Tesla has opened a lawsuit against fellow electric vehicle manufacturer Rivian, stating that an “alarming pattern” of poaching employees and thieving trade secrets has taken place.
Tesla claims that four former employees took highly sensitive information with them after they left to work for Rivian. However, Tesla believes that there could be at least two more individuals who went to the company and took secrets with them to Rivian, Bloomberg reported.
A complaint filed by Tesla in the San Jose, California state court says, “Misappropriating Tesla’s competitively useful confidential information when leaving Tesla for a new employer is obviously wrong and risky.”
“One would engage in that behavior only for an important benefit — to use it to serve the competitive interests of a new employer,” Tesla added to the complaint.
Rivian recently closed a $2.5 billion investment round led by fund manager T. Rowe Price. The company has an extensive list of investors that includes Amazon, Ford Motor Company, and Cox Automotive. The company has denied any involvement in obtaining Tesla’s private information and stated that it requires newly onboarded employees to confirm that they will not utilize past employer information into Rivian’s infrastructure.
Employees are required to confirm “that they have not, and will not, introduce former employers’ intellectual property into Rivian systems.”
The company, headed by CEO R.J. Scaringe, is working on releasing its first all-electric vehicle, the R1T pickup. It is set to begin production in early 2021.
“Rivian is made up of high-performing, mission-driven teams, and our business model and technology are based on many years of engineering, design, and strategy development,” the company said via e-mail. “This requires the contribution and know-how of thousands of employees from across the technology and automotive spaces.”
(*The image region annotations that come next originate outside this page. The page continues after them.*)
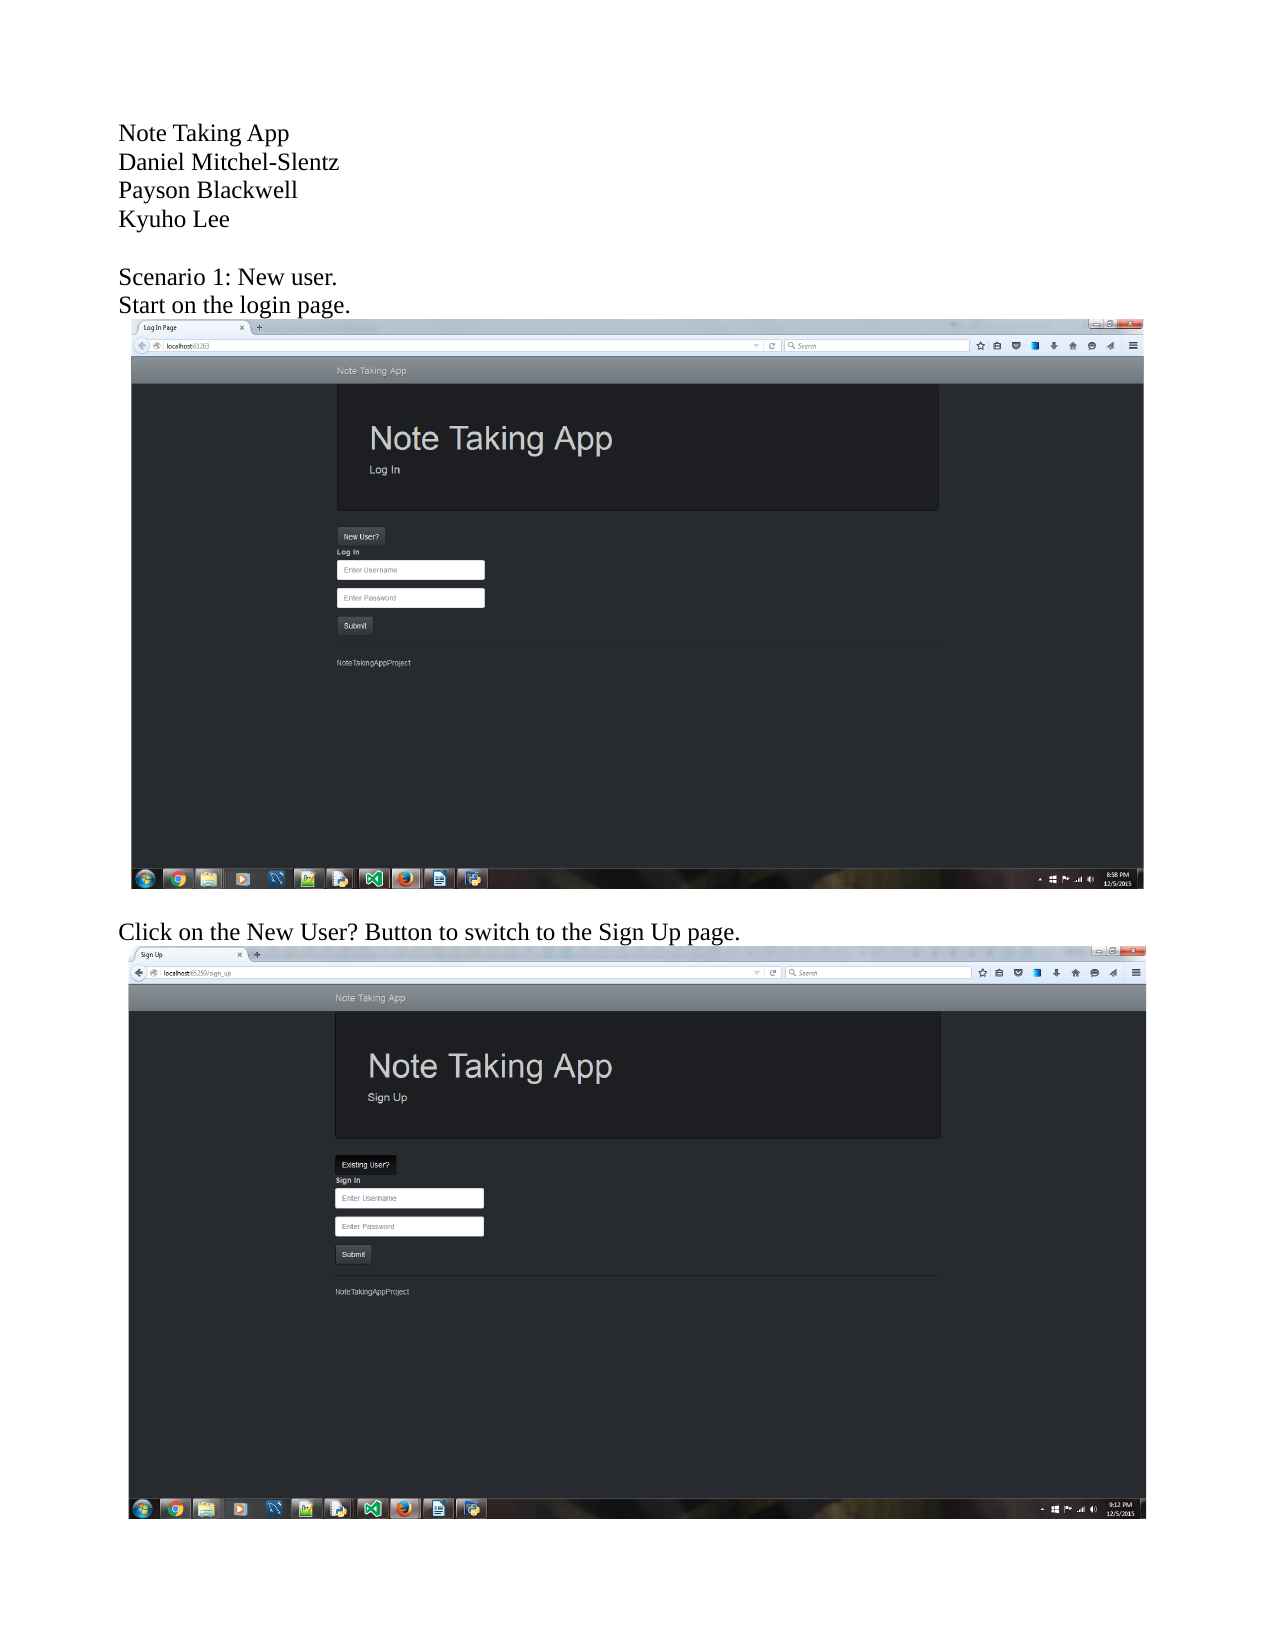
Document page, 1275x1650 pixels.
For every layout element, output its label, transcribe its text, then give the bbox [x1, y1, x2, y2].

text Daniel Mitchel-Slentz [118, 147, 1157, 176]
text Scenario 1: New user. [118, 262, 1157, 291]
text Note Taking App [118, 118, 1157, 147]
text Click on the New User? Button to switch to the Sign Up page. [118, 917, 1157, 946]
text Start on the login page. [118, 291, 1157, 319]
picture [131, 319, 1144, 889]
picture [128, 946, 1147, 1519]
text Kyuho Lee [118, 204, 1157, 233]
text Payson Blackwell [118, 176, 1157, 204]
The case is eerily reminiscent of Tesla’s lawsuit against China’s Xpeng Motors, which also entailed that a former employee took secrets to a new employer after leaving Tesla.
In that case, Tesla accused Guangzhi Cao of downloading the company’s Autopilot source code to his personal computer and transferring it via Apple Airdrop before selling it to Xpeng Motors for financial gain.
Cao maintains that he did download some of Autopilot’s source code to his personal computer while working for Tesla, but stated he did delete it before joining Xpeng.
The case is currently still ongoing.
In the past, Tesla CEO Elon Musk has stated that his company has no competitors who are also interested in transitioning mainstream passenger transport to electrification. While true, the company has established itself as a leader in the industry, and with that comes competitors biting at the company’s heels.
Statements made by Rivian show that the company sees Tesla as a leader in the surge toward electrification. Rivian said, “we admire Tesla for its leadership in resetting expectations of what an electric car can be.”
The case will take place in California’s Superior Court in Santa Clara County. It is recognized as Tesla Inc. v. Rivian Automotive Inc., case number 20CV368472.